LOL, 😀 it's the Italian word for the herb, chervil. I did some of my seed shopping at the Italian Center in Edmonton and found a lot of interesting seeds that aren't as commonly found in other places. It's fun to experiment with some new varieties of plants every year. I'm trying a few Italian greens that we enjoyed eating on our trip there, and I'm going to give celeriac a try, too. Crossing my fingers they can handle our short growing season!

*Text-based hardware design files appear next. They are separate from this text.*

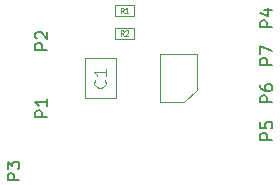
<source format=gbr>
G04 #@! TF.GenerationSoftware,KiCad,Pcbnew,(5.0.1-3-g963ef8bb5)*
G04 #@! TF.CreationDate,2018-11-10T18:30:21+10:30*
G04 #@! TF.ProjectId,rgb-led-board,7267622D6C65642D626F6172642E6B69,1.0*
G04 #@! TF.SameCoordinates,Original*
G04 #@! TF.FileFunction,Other,Fab,Top*
%FSLAX46Y46*%
G04 Gerber Fmt 4.6, Leading zero omitted, Abs format (unit mm)*
G04 Created by KiCad (PCBNEW (5.0.1-3-g963ef8bb5)) date Saturday, 10 November 2018 at 06:30:21 pm*
%MOMM*%
%LPD*%
G01*
G04 APERTURE LIST*
%ADD10C,0.120000*%
%ADD11C,0.050000*%
%ADD12C,0.150000*%
G04 APERTURE END LIST*
D10*
G04 #@! TO.C,C1*
X131398000Y-67105000D02*
X128698000Y-67105000D01*
X128698000Y-67105000D02*
X128698000Y-63705000D01*
X128698000Y-63705000D02*
X131398000Y-63705000D01*
X131398000Y-63705000D02*
X131398000Y-67105000D01*
G04 #@! TO.C,R1*
X131250000Y-59210000D02*
X132910000Y-59210000D01*
X131250000Y-60170000D02*
X131250000Y-59210000D01*
X132910000Y-60170000D02*
X131250000Y-60170000D01*
X132910000Y-59210000D02*
X132910000Y-60170000D01*
G04 #@! TO.C,R2*
X132910000Y-61115000D02*
X132910000Y-62075000D01*
X132910000Y-62075000D02*
X131250000Y-62075000D01*
X131250000Y-62075000D02*
X131250000Y-61115000D01*
X131250000Y-61115000D02*
X132910000Y-61115000D01*
G04 #@! TO.C,U1*
X138182000Y-63375000D02*
X138182000Y-66415000D01*
X138182000Y-66415000D02*
X137162000Y-67435000D01*
X137162000Y-67435000D02*
X135122000Y-67435000D01*
X135122000Y-67435000D02*
X135122000Y-63375000D01*
X135122000Y-63375000D02*
X138182000Y-63375000D01*
G04 #@! TD*
G04 #@! TO.C,C1*
X130405142Y-65571666D02*
X130452761Y-65619285D01*
X130500380Y-65762142D01*
X130500380Y-65857380D01*
X130452761Y-66000238D01*
X130357523Y-66095476D01*
X130262285Y-66143095D01*
X130071809Y-66190714D01*
X129928952Y-66190714D01*
X129738476Y-66143095D01*
X129643238Y-66095476D01*
X129548000Y-66000238D01*
X129500380Y-65857380D01*
X129500380Y-65762142D01*
X129548000Y-65619285D01*
X129595619Y-65571666D01*
X130500380Y-64619285D02*
X130500380Y-65190714D01*
X130500380Y-64905000D02*
X129500380Y-64905000D01*
X129643238Y-65000238D01*
X129738476Y-65095476D01*
X129786095Y-65190714D01*
G04 #@! TO.C,R1*
D11*
X132013333Y-59916190D02*
X131880000Y-59678095D01*
X131784761Y-59916190D02*
X131784761Y-59416190D01*
X131937142Y-59416190D01*
X131975238Y-59440000D01*
X131994285Y-59463809D01*
X132013333Y-59511428D01*
X132013333Y-59582857D01*
X131994285Y-59630476D01*
X131975238Y-59654285D01*
X131937142Y-59678095D01*
X131784761Y-59678095D01*
X132394285Y-59916190D02*
X132165714Y-59916190D01*
X132280000Y-59916190D02*
X132280000Y-59416190D01*
X132241904Y-59487619D01*
X132203809Y-59535238D01*
X132165714Y-59559047D01*
G04 #@! TO.C,R2*
X132013333Y-61821190D02*
X131880000Y-61583095D01*
X131784761Y-61821190D02*
X131784761Y-61321190D01*
X131937142Y-61321190D01*
X131975238Y-61345000D01*
X131994285Y-61368809D01*
X132013333Y-61416428D01*
X132013333Y-61487857D01*
X131994285Y-61535476D01*
X131975238Y-61559285D01*
X131937142Y-61583095D01*
X131784761Y-61583095D01*
X132165714Y-61368809D02*
X132184761Y-61345000D01*
X132222857Y-61321190D01*
X132318095Y-61321190D01*
X132356190Y-61345000D01*
X132375238Y-61368809D01*
X132394285Y-61416428D01*
X132394285Y-61464047D01*
X132375238Y-61535476D01*
X132146666Y-61821190D01*
X132394285Y-61821190D01*
G04 #@! TO.C,P1*
D12*
X125547380Y-68683095D02*
X124547380Y-68683095D01*
X124547380Y-68302142D01*
X124595000Y-68206904D01*
X124642619Y-68159285D01*
X124737857Y-68111666D01*
X124880714Y-68111666D01*
X124975952Y-68159285D01*
X125023571Y-68206904D01*
X125071190Y-68302142D01*
X125071190Y-68683095D01*
X125547380Y-67159285D02*
X125547380Y-67730714D01*
X125547380Y-67445000D02*
X124547380Y-67445000D01*
X124690238Y-67540238D01*
X124785476Y-67635476D01*
X124833095Y-67730714D01*
G04 #@! TO.C,P2*
X125547380Y-62968095D02*
X124547380Y-62968095D01*
X124547380Y-62587142D01*
X124595000Y-62491904D01*
X124642619Y-62444285D01*
X124737857Y-62396666D01*
X124880714Y-62396666D01*
X124975952Y-62444285D01*
X125023571Y-62491904D01*
X125071190Y-62587142D01*
X125071190Y-62968095D01*
X124642619Y-62015714D02*
X124595000Y-61968095D01*
X124547380Y-61872857D01*
X124547380Y-61634761D01*
X124595000Y-61539523D01*
X124642619Y-61491904D01*
X124737857Y-61444285D01*
X124833095Y-61444285D01*
X124975952Y-61491904D01*
X125547380Y-62063333D01*
X125547380Y-61444285D01*
G04 #@! TO.C,P3*
X123182380Y-73988095D02*
X122182380Y-73988095D01*
X122182380Y-73607142D01*
X122230000Y-73511904D01*
X122277619Y-73464285D01*
X122372857Y-73416666D01*
X122515714Y-73416666D01*
X122610952Y-73464285D01*
X122658571Y-73511904D01*
X122706190Y-73607142D01*
X122706190Y-73988095D01*
X122182380Y-73083333D02*
X122182380Y-72464285D01*
X122563333Y-72797619D01*
X122563333Y-72654761D01*
X122610952Y-72559523D01*
X122658571Y-72511904D01*
X122753809Y-72464285D01*
X122991904Y-72464285D01*
X123087142Y-72511904D01*
X123134761Y-72559523D01*
X123182380Y-72654761D01*
X123182380Y-72940476D01*
X123134761Y-73035714D01*
X123087142Y-73083333D01*
G04 #@! TO.C,P4*
X144597380Y-61063095D02*
X143597380Y-61063095D01*
X143597380Y-60682142D01*
X143645000Y-60586904D01*
X143692619Y-60539285D01*
X143787857Y-60491666D01*
X143930714Y-60491666D01*
X144025952Y-60539285D01*
X144073571Y-60586904D01*
X144121190Y-60682142D01*
X144121190Y-61063095D01*
X143930714Y-59634523D02*
X144597380Y-59634523D01*
X143549761Y-59872619D02*
X144264047Y-60110714D01*
X144264047Y-59491666D01*
G04 #@! TO.C,P5*
X144597380Y-70588095D02*
X143597380Y-70588095D01*
X143597380Y-70207142D01*
X143645000Y-70111904D01*
X143692619Y-70064285D01*
X143787857Y-70016666D01*
X143930714Y-70016666D01*
X144025952Y-70064285D01*
X144073571Y-70111904D01*
X144121190Y-70207142D01*
X144121190Y-70588095D01*
X143597380Y-69111904D02*
X143597380Y-69588095D01*
X144073571Y-69635714D01*
X144025952Y-69588095D01*
X143978333Y-69492857D01*
X143978333Y-69254761D01*
X144025952Y-69159523D01*
X144073571Y-69111904D01*
X144168809Y-69064285D01*
X144406904Y-69064285D01*
X144502142Y-69111904D01*
X144549761Y-69159523D01*
X144597380Y-69254761D01*
X144597380Y-69492857D01*
X144549761Y-69588095D01*
X144502142Y-69635714D01*
G04 #@! TO.C,P6*
X144597380Y-67413095D02*
X143597380Y-67413095D01*
X143597380Y-67032142D01*
X143645000Y-66936904D01*
X143692619Y-66889285D01*
X143787857Y-66841666D01*
X143930714Y-66841666D01*
X144025952Y-66889285D01*
X144073571Y-66936904D01*
X144121190Y-67032142D01*
X144121190Y-67413095D01*
X143597380Y-65984523D02*
X143597380Y-66175000D01*
X143645000Y-66270238D01*
X143692619Y-66317857D01*
X143835476Y-66413095D01*
X144025952Y-66460714D01*
X144406904Y-66460714D01*
X144502142Y-66413095D01*
X144549761Y-66365476D01*
X144597380Y-66270238D01*
X144597380Y-66079761D01*
X144549761Y-65984523D01*
X144502142Y-65936904D01*
X144406904Y-65889285D01*
X144168809Y-65889285D01*
X144073571Y-65936904D01*
X144025952Y-65984523D01*
X143978333Y-66079761D01*
X143978333Y-66270238D01*
X144025952Y-66365476D01*
X144073571Y-66413095D01*
X144168809Y-66460714D01*
G04 #@! TO.C,P7*
X144597380Y-64238095D02*
X143597380Y-64238095D01*
X143597380Y-63857142D01*
X143645000Y-63761904D01*
X143692619Y-63714285D01*
X143787857Y-63666666D01*
X143930714Y-63666666D01*
X144025952Y-63714285D01*
X144073571Y-63761904D01*
X144121190Y-63857142D01*
X144121190Y-64238095D01*
X143597380Y-63333333D02*
X143597380Y-62666666D01*
X144597380Y-63095238D01*
G04 #@! TD*
M02*

</source>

Thanks for clearing that up! I've asked for chervil here locally at garden centres and just get a blank stare. Great tip about the Italian Centre Shop...I adore that place! This herb is wonderful...chefs use it as a garnish all the time, so pretty. Summer savory is also not so well known but a Newfie friend uses it in all sorts of things so now I grow some for her too. Can we talk Lovage? NO one here seems to be aware of it either. I once made a cold soup in little verrines for my bookclub spring luncheon and served it with straws made from the stalks!! Talk about raised eyebrows.
One last question...what is that huge beautiful "bear" of a structure beside your greenhouse? How did you construct it and what is it made of? Intriguing.
It's an arbor made of treated wood posts and lattice, with a Sweet Autumn clematis growing over it - or rather - overtaking it! (We cemented the posts into the ground, then put 2"x2" rails across the top and lattice panels on the side.)
Its truly amazing!
Thank you for your fantastic recipe. Will look forward to eating them.
Thanks so much for stopping by, Lenore. I hope you enjoy them as much as we do. It's made our summer deck meals so much easier - just takes a little thinking ahead to rest the batter, but such fun and good flavour for eating. I'm thinking the galettes would make good wraps, too! Happy summertime cooking to you!